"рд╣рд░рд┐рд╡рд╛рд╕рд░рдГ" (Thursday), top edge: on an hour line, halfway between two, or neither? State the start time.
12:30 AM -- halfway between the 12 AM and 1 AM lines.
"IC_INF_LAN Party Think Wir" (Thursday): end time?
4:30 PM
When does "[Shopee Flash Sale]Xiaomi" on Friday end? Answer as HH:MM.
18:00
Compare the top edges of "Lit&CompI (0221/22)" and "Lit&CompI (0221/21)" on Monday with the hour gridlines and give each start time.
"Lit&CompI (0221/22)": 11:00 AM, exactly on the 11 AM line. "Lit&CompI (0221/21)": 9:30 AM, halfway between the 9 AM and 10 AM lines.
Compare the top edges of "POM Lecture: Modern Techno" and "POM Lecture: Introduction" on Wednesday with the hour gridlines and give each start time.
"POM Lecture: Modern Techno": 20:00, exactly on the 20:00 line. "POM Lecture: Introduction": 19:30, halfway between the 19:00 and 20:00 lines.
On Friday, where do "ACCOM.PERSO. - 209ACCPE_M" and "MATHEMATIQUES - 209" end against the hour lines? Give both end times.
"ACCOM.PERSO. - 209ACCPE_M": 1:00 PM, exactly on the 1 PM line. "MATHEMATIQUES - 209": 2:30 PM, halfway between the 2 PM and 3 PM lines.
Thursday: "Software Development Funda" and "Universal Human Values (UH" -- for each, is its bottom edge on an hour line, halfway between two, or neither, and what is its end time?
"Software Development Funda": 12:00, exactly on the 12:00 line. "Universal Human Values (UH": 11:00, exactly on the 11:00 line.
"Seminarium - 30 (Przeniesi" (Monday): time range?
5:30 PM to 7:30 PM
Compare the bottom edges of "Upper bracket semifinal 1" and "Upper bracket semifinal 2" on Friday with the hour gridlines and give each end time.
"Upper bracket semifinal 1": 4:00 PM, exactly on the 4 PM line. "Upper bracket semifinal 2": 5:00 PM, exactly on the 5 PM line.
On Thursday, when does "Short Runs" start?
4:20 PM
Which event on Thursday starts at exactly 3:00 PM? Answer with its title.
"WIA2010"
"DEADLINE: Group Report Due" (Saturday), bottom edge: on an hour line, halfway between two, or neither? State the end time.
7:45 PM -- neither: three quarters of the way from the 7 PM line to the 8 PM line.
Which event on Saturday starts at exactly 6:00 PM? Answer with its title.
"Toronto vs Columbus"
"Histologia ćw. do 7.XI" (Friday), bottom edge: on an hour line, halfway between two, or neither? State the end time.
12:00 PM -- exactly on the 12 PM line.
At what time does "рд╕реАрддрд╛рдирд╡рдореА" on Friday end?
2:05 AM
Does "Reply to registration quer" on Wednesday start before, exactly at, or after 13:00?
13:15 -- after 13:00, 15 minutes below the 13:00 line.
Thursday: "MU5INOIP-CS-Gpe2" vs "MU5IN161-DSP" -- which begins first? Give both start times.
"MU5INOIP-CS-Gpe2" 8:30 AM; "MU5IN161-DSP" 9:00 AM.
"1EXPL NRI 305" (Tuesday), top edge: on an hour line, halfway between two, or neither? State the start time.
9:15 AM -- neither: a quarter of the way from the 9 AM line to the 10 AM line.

-----

[AIM] Output the items from the line with "On Friday, where" up to and including the line with "5:30 PM to 7:30 PM" as a two-column CSV with the header item_text,answer. Give one row per item, with each field quoted and any line breaks turned into spaces.

[SOLUTION TO THE EXERCISE]
item_text,answer
"On Friday, where do ""ACCOM.PERSO. - 209ACCPE_M"" and ""MATHEMATIQUES - 209"" end against the hour lines? Give both end times.","""ACCOM.PERSO. - 209ACCPE_M"": 1:00 PM, exactly on the 1 PM line. ""MATHEMATIQUES - 209"": 2:30 PM, halfway between the 2 PM and 3 PM lines."
"Thursday: ""Software Development Funda"" and ""Universal Human Values (UH"" -- for each, is its bottom edge on an hour line, halfway between two, or neither, and what is its end time?","""Software Development Funda"": 12:00, exactly on the 12:00 line. ""Universal Human Values (UH"": 11:00, exactly on the 11:00 line."
"""Seminarium - 30 (Przeniesi"" (Monday): time range?","5:30 PM to 7:30 PM"